→ **Activity**: Search the material for "dans" and show all lines that contain it.

→ **Provided data**:
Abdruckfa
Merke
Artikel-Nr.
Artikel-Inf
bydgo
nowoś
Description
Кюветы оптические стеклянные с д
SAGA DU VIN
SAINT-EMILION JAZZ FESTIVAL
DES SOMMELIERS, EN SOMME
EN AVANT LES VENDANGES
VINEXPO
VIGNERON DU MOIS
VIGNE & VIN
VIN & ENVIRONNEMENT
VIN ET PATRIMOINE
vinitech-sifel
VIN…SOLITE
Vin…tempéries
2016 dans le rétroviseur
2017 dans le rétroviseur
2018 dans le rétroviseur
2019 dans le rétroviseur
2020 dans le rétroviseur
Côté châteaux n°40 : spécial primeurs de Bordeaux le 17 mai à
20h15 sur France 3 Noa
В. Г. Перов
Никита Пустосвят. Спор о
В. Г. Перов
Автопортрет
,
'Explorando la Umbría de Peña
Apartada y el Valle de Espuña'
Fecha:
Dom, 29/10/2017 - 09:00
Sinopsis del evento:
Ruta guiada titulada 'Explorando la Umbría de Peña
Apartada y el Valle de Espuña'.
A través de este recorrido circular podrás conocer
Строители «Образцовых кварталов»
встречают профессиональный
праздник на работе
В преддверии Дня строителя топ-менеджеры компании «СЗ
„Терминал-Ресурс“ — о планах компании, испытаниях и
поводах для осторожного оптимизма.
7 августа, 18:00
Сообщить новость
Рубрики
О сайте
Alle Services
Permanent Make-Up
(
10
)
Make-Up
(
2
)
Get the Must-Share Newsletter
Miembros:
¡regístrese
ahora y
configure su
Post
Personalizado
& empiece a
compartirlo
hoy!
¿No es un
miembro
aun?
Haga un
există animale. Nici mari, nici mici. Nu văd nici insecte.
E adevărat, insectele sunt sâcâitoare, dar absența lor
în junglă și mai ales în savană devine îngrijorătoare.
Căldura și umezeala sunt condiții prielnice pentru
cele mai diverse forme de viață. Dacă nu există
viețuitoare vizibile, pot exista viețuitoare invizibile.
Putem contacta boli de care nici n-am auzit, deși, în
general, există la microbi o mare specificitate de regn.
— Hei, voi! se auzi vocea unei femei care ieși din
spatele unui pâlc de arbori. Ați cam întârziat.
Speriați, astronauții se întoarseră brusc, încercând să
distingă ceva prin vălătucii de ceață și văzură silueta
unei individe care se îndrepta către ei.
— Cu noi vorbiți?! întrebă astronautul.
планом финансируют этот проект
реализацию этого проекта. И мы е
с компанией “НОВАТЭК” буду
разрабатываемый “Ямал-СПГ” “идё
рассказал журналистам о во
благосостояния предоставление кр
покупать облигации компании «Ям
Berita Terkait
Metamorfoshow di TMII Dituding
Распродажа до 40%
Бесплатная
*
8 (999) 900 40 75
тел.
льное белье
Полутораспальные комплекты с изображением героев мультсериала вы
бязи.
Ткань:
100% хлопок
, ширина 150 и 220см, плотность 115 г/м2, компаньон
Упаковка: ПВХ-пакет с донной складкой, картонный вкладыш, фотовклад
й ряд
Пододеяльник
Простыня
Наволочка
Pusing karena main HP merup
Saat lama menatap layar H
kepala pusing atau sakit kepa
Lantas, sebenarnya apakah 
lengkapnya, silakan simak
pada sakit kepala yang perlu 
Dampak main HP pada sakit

→ **Exercise result**:
2016 dans le rétroviseur
2017 dans le rétroviseur
2018 dans le rétroviseur
2019 dans le rétroviseur
2020 dans le rétroviseur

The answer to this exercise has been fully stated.